Large language models (LLMs) are large models that are pre-trained on vast amounts of data. LLMs can be used on different ways on HCC resources.

Open OnDemand Apps

  • LM Studio is available as Open OnDemand App. While LM Studio can utilize both CPU and GPU nodes, it is recommended to request a GPU such that the models run faster.

Note

When using LM Studio, please make sure that the CPU Thread Pool Size value matches the number of requested cores and the GPU Offload checkbox is selected and the slide is set to Max. These can be found in the Settings tab from the LM Studio GUI.

System-wide modules

  • We currently provide Ollama as system-wide module on Swan. This module can be loaded with:
    module purge
    module load ollama/0.11
    
    Examples of Ollama SLURM submit scripts can be found here.

Downloading models

You can download various models with both LM Studio and Ollama. The available models can be found on their respective websites:

Note

By default, the download location for Ollama models is $HOME/.ollama. This location can be changed with the OLLAMA_MODELS variable.
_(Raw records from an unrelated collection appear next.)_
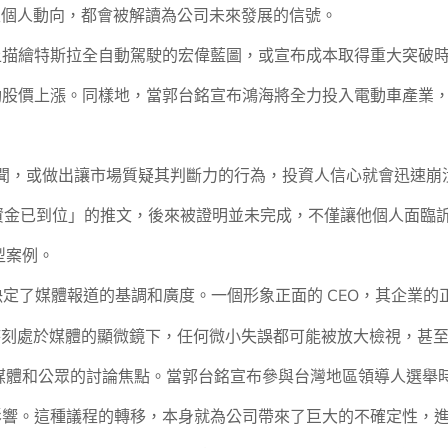
甚至個人動向，都會被解讀為公司未來發展的信號。
上描繪特斯拉全自動駕駛的宏偉藍圖，或宣布成本取得重大突破
動股價上漲。同樣地，當郭台銘宣布鴻海將全力投入電動車產業
醜聞，或做出讓市場質疑其判斷力的行為，投資人信心就會迅速崩潰
且資金已到位」的推文，後來被證明並未完成，不僅讓他個人面臨
型案例。
譽決定了媒體報道的基調和廣度。一個形象正面的 CEO，其企業
司時刻處於媒體的顯微鏡下，任何微小失誤都可能被放大檢視，甚
導媒體和公眾的討論焦點。當郭台銘宣布參與台灣地區領導人選舉
影響。這種議程的轉移，本身就為公司帶來了巨大的不確定性，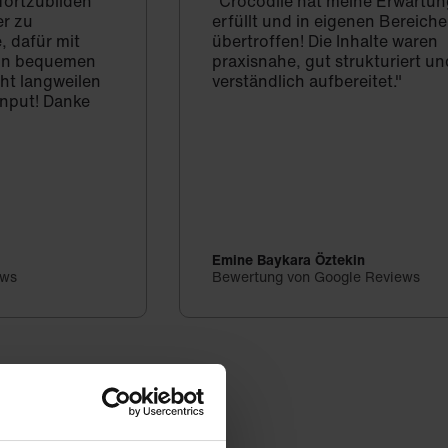
 fortzubilden
"Crocodile hat meine Erwartun
er zu
erfüllt und in eigenen Bereich
, dafür mit
übertroffen! Die Inhalte waren
d in bequemen
praxisnahe, gut strukturiert un
cht langweilen
verständlich aufbereitet."
Input! Danke
Emine Baykara Öztekin
ews
Bewertung von Google Reviews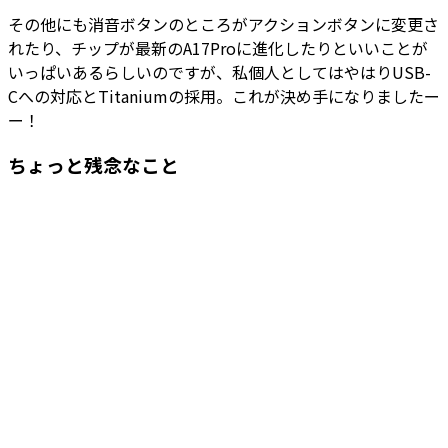
その他にも消音ボタンのところがアクションボタンに変更さ
れたり、チップが最新のA17Proに進化したりといいことが
いっぱいあるらしいのですが、私個人としてはやはりUSB-
Cへの対応とTitaniumの採用。これが決め手になりましたー
ー！
ちょっと残念なこと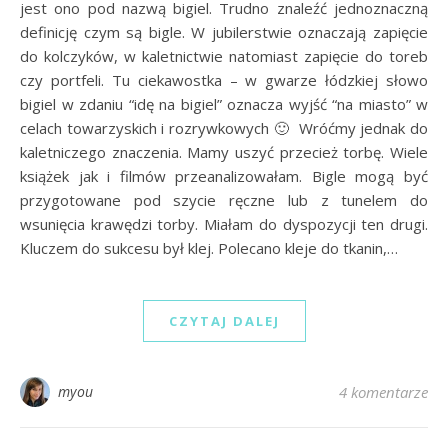
jest ono pod nazwą bigiel. Trudno znaleźć jednoznaczną
definicję czym są bigle. W jubilerstwie oznaczają zapięcie
do kolczyków, w kaletnictwie natomiast zapięcie do toreb
czy portfeli. Tu ciekawostka – w gwarze łódzkiej słowo
bigiel w zdaniu “idę na bigiel” oznacza wyjść “na miasto” w
celach towarzyskich i rozrywkowych 🙂 Wróćmy jednak do
kaletniczego znaczenia. Mamy uszyć przecież torbę. Wiele
książek jak i filmów przeanalizowałam. Bigle mogą być
przygotowane pod szycie ręczne lub z tunelem do
wsunięcia krawędzi torby. Miałam do dyspozycji ten drugi.
Kluczem do sukcesu był klej. Polecano kleje do tkanin,…
CZYTAJ DALEJ
myou
4 komentarze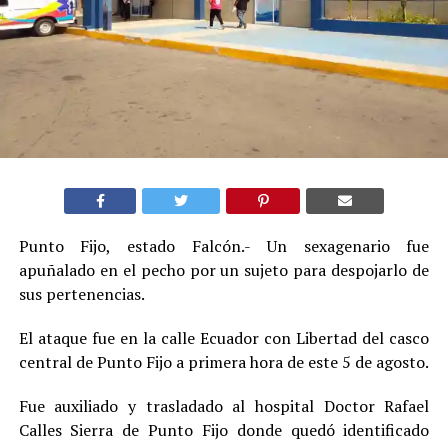
Punto Fijo, estado Falcón.- Un sexagenario fue
apuñalado en el pecho por un sujeto para despojarlo de
sus pertenencias
.
El ataque fue en la calle Ecuador con Libertad del casco
central de Punto Fijo a primera hora de este 5 de agosto.
Fue auxiliado y trasladado al hospital Doctor Rafael
Calles Sierra de Punto Fijo donde quedó identificado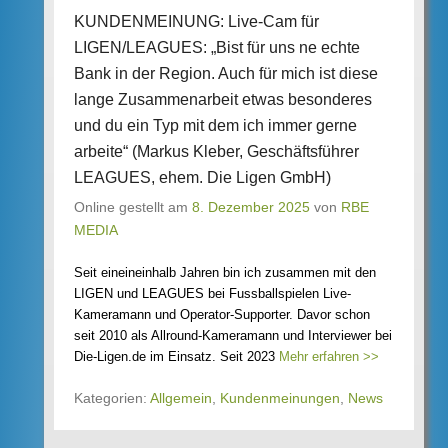
KUNDENMEINUNG: Live-Cam für
LIGEN/LEAGUES: „Bist für uns ne echte
Bank in der Region. Auch für mich ist diese
lange Zusammenarbeit etwas besonderes
und du ein Typ mit dem ich immer gerne
arbeite“ (Markus Kleber, Geschäftsführer
LEAGUES, ehem. Die Ligen GmbH)
Online gestellt am
8. Dezember 2025
von
RBE
MEDIA
Seit eineineinhalb Jahren bin ich zusammen mit den
LIGEN und LEAGUES bei Fussballspielen Live-
Kameramann und Operator-Supporter. Davor schon
seit 2010 als Allround-Kameramann und Interviewer bei
Die-Ligen.de im Einsatz. Seit 2023
Mehr erfahren >>
Kategorien:
Allgemein
,
Kundenmeinungen
,
News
For example, to use $NRDSTOR for the Ollama models, please use:

export OLLAMA_MODELS=$NRDSTOR/OLLAMA_MODELS

Note

By default, the download location for LM Studio models is $HOME/.lm_studio. This location can be changed within the LM Studio OOD App by navigating to the My Models tab and choosing a new directory with Models Directory.

Please note that the $WORK file-system has a purge policy and both $WORK and $NRDSTOR are not backed up.